Besides being highly expressed in liver, kidney, and intestine where bile acids are abundant, the bile acid receptor FXR has also been reported to be expressed in vascular smooth muscle and endothelial cells and has been found in atherosclerotic lesions. What it is doing in blood vessel walls, however, was a mystery. Miyazaki-Anzai and colleagues discovered that FXR was highly induced in both a cellular and mouse model of aortic calcification. Boosting FXR activity using the FXR agonist drug INT-747 inhibited calcification in vascular cells, whereas blocking FXR did the opposite. Importantly, oral delivery of INT-747 prevented vascular calcification in a mouse model of chronic kidney disease. Clinical studies have shown that more than half of patients with chronic kidney disease die of cardiovascular complications, with one common cause being calcific arterial disease. Thus, perhaps INT-747 (currently in clinical trials for diabetes and primary biliary cirrhosis) could also be used to reduce the risk of death in chronic kidney disease patients.
Proepicardial Organ Specification in Zebrafish (p 1818)
Liu et al have identified two factors that prompt the formation of cells that form other cells that form the heart.
The factors BMP4 and Tbx5a, the team say, prompt formation of the zebrafish proepicardium (PE)—a cluster of cells that develops into the epicardium, which in turn gives rise to essential cell types and structures of the heart. BMP signaling had been previously implicated in PE development from studies in chick embryos, but which particular BMP member might be responsible was unknown. The team looked at the timing of expression of different BMPs in zebrafish embryos, and BMP4 fitted the bill. Furthermore, BMP4 mutants lacked expression of PE developmental markers. By contrast, Tbx5 had been reported in chick embryos to be important for migration of PE cells. The team was thus surprised to find that in zebrafish, Tbx5 was essential early in PE development, earlier than BMP signals, in fact. Knock out of Tbx5 did not affect BMP4 expression, however, suggesting that the two act independently.
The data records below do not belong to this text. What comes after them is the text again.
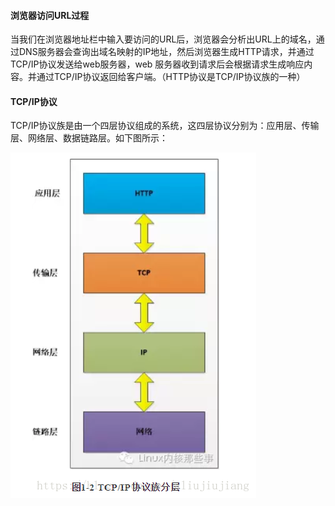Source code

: #### 浏览器访问URL过程

当我们在浏览器地址栏中输入要访问的URL后，浏览器会分析出URL上的域名，通过DNS服务器会查询出域名映射的IP地址，然后浏览器生成HTTP请求，并通过TCP/IP协议发送给web服务器，web 服务器收到请求后会根据请求生成响应内容。并通过TCP/IP协议返回给客户端。（HTTP协议是TCP/IP协议族的一种）

#### TCP/IP协议

TCP/IP协议族是由一个四层协议组成的系统，这四层协议分别为：应用层、传输层、网络层、数据链路层。如下图所示：

![](/assets/tcp.png)



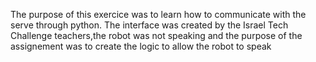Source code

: The purpose of this exercice was to learn how to communicate with the serve through python.
The interface was created by the Israel Tech Challenge teachers,the robot was not speaking and the purpose of the assignement was to create the logic to allow the robot to speak
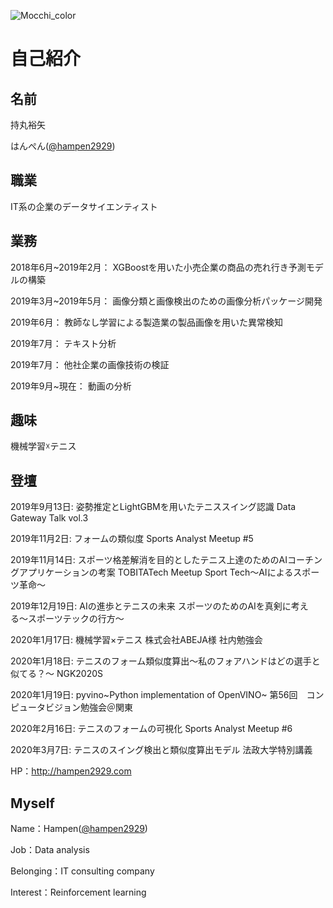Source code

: ![Mocchi_color](https://user-images.githubusercontent.com/34574033/54477569-70e0b600-484c-11e9-8a72-a48098f0b49c.png)

# 自己紹介
## 名前

持丸裕矢

はんぺん([@hampen2929](https://twitter.com/hampen2929))

## 職業

IT系の企業のデータサイエンティスト

## 業務

2018年6月~2019年2月：  XGBoostを用いた小売企業の商品の売れ行き予測モデルの構築

2019年3月~2019年5月：  画像分類と画像検出のための画像分析パッケージ開発

2019年6月：           教師なし学習による製造業の製品画像を用いた異常検知

2019年7月：           テキスト分析

2019年7月：           他社企業の画像技術の検証

2019年9月~現在：       動画の分析

## 趣味

機械学習☓テニス

## 登壇

2019年9月13日: 姿勢推定とLightGBMを用いたテニススイング認識
Data Gateway Talk vol.3

2019年11月2日: フォームの類似度
Sports Analyst Meetup #5

2019年11月14日: スポーツ格差解消を目的としたテニス上達のためのAIコーチングアプリケーションの考案
TOBITATech Meetup Sport Tech〜AIによるスポーツ革命〜

2019年12月19日: AIの進歩とテニスの未来
スポーツのためのAIを真剣に考える〜スポーツテックの行方〜

2020年1月17日: 機械学習×テニス
株式会社ABEJA様 社内勉強会

2020年1月18日: テニスのフォーム類似度算出〜私のフォアハンドはどの選手と似てる？〜
NGK2020S

2020年1月19日: pyvino~Python implementation of OpenVINO~
第56回　コンピュータビジョン勉強会＠関東

2020年2月16日: テニスのフォームの可視化
Sports Analyst Meetup #6

2020年3月7日: テニスのスイング検出と類似度算出モデル
法政大学特別講義




HP：http://hampen2929.com

## Myself
Name：Hampen([@hampen2929](https://twitter.com/hampen2929))

Job：Data analysis

Belonging：IT consulting company

Interest：Reinforcement learning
Because epicardium activation in the adult zebrafish is essential for heart regeneration, the newly identified factors might suggest a means to regenerate injured human hearts, too.
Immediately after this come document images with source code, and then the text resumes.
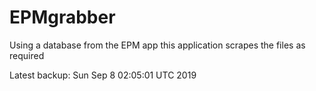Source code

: # EPMgrabber
Using a database from the EPM app this application scrapes the files as required


Latest backup: Sun Sep 8 02:05:01 UTC 2019
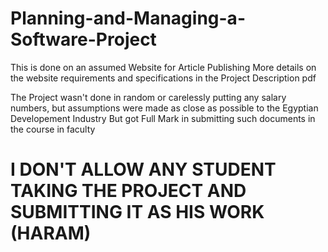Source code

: # Planning-and-Managing-a-Software-Project
This is done on an assumed Website for Article Publishing
More details on the website requirements and specifications in the Project Description pdf

The Project wasn't done in random or carelessly putting any salary numbers, but assumptions were made as close as possible to the Egyptian Developement Industry
But got Full Mark in submitting such documents in the course in faculty

# I DON'T ALLOW ANY STUDENT TAKING THE PROJECT AND SUBMITTING IT AS HIS WORK (HARAM)
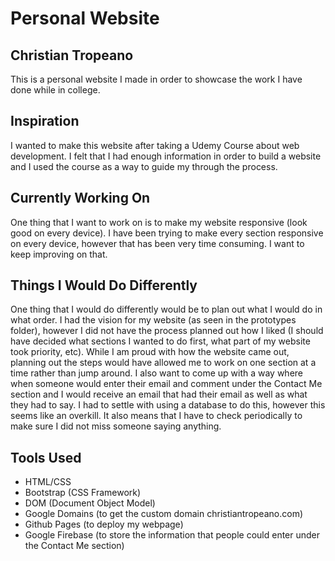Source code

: # Personal Website

## Christian Tropeano

This is a personal website I made in order to showcase the work I have done while in college. 

## Inspiration

I wanted to make this website after taking a Udemy Course about web development. I felt that I had enough information in order to build a website and I used the course as a way to guide my through the process. 

## Currently Working On

One thing that I want to work on is to make my website responsive (look good on every device). I have been trying to make every section responsive on every device, however that has been very time consuming. I want to keep improving on that.

## Things I Would Do Differently

One thing that I would do differently would be to plan out what I would do in what order. I had the vision for my website (as seen in the prototypes folder), however I did not have the process planned out how I liked (I should have decided what sections I wanted to do first, what part of my website took priority, etc). While I am proud with how the website came out, planning out the steps would have allowed me to work on one section at a time rather than jump around.
I also want to come up with a way where when someone would enter their email and comment under the Contact Me section and I would receive an email that had their email as well as what they had to say. I had to settle with using a database to do this, however this seems like an overkill. It also means that I have to check periodically to make sure I did not miss someone saying anything.


## Tools Used

- HTML/CSS
- Bootstrap (CSS Framework)
- DOM (Document Object Model)
- Google Domains (to get the custom domain christiantropeano.com)
- Github Pages (to deploy my webpage)
- Google Firebase (to store the information that people could enter under the Contact Me section)
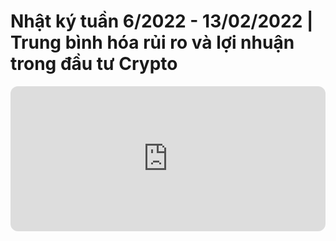 # Nhật ký tuần 6/2022 - 13/02/2022 | Trung bình hóa rủi ro và lợi nhuận trong đầu tư Crypto

<iframe style="border-radius:12px" src="https://open.spotify.com/embed/episode/0s8jsj5M7ERTGdDW7xYoAt?utm_source=generator" width="100%" height="232" frameBorder="0" allowfullscreen="" allow="autoplay; clipboard-write; encrypted-media; fullscreen; picture-in-picture"></iframe>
ABCA1, ABCG1, and Efferocyte Apoptosis (p 1861)
Yvan-Charvet et al have discovered how two cholesterol-clearing proteins protect macrophages from apoptotic cell death.
In atherosclerotic vessels, clearing away dead cells keeps the lesions from quickly getting worse. The dead cell trash collectors are the macrophages, but theirs is a risky business, for the very act of cleaning up endangers their lives. Or so it would were it not for the cholesterol transporter proteins ABCA1 and ABCG1. It has been shown that mice that lack these transporters have an excessive accumulation of dead macrophages throughout their tissues and atherosclerotic lesions. Yvan-Charvet et al have now shown that when macrophages lacking the transporters gobbled up cellular corpses, the ingested membrane lipids and cholesterols triggered the assembly of NADPH oxidase complexes. This resulted in an excessive intracellular burst of damaging reactive oxygen species, which in turn prompted the activation of apoptotic pathways. The transporter proteins, which are normally upregulated in macrophages after apoptotic cell ingestion, appear to keep a cap on reactive oxygen species production—no doubt by ridding the macrophage of its enormous lipid load.